In this case, the patient was advised to go to a tanning booth twice a week to get the needed UV B rays. She was under the supervision of a dermatologist who prescribed the UV B therapy. The use of tanning booths is not normally recommended because of the increased risk of deep, long-term skin damage and skin cancer. Studies are needed to determine the safety and effectiveness of this treatment approach for vitamin D deficiency.
Case number four was an older adult (92 years old) with kidney disease. Just turning over in bed caused two very painful vertebral bone compression fractures, which tells you how weak his bones were. Hyperparathyroidism, a result of having chronic kidney disease is also a risk factor for vitamin D deficiency. The longer the patient has had chronic kidney disease and the more progressed the disease is, the greater the risk is for vitamin D depletion and bone loss.

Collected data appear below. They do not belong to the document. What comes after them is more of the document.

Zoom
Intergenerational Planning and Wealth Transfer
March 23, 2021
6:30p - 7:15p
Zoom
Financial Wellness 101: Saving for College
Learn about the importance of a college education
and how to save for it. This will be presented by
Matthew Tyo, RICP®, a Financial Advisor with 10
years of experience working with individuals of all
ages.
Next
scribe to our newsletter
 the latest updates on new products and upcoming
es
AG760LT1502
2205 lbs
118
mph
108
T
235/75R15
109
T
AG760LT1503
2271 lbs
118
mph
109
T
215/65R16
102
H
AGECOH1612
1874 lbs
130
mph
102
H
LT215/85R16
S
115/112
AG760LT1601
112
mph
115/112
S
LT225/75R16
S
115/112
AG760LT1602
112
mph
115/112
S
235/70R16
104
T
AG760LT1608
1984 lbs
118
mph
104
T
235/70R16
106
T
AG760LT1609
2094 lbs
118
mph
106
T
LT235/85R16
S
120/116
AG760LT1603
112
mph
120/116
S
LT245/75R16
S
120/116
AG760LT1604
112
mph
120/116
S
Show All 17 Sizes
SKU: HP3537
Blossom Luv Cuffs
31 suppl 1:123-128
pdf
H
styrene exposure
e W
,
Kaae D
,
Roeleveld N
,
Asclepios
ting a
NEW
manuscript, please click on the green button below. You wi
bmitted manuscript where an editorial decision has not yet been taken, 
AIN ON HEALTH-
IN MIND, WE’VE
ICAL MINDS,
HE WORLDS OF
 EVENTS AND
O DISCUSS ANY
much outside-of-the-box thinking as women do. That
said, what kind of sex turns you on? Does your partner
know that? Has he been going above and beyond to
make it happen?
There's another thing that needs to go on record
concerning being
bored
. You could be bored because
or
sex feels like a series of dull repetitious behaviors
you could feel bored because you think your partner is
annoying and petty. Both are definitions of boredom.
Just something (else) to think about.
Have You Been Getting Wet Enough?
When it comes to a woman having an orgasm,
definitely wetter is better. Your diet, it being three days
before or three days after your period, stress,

The final case study presented was a middle-aged male (45 years-old) with osteoporosis and a serious seizure disorder that required chronic use of an anticonvulsant. Medications of this type seem to be able to inactivate vitamin D in the body. Taking supplemental doses helps but the exact dosage needed varies and must be determined on a case-by-case basis. Anyone taking vitamin D depleting medications should be tested every year for vitamin D blood levels and bone density. For anyone with vitamin D deficiency, active measures must be taken to correct the problem through diet, supplementation, and supervised sun exposure (or UV-B therapy).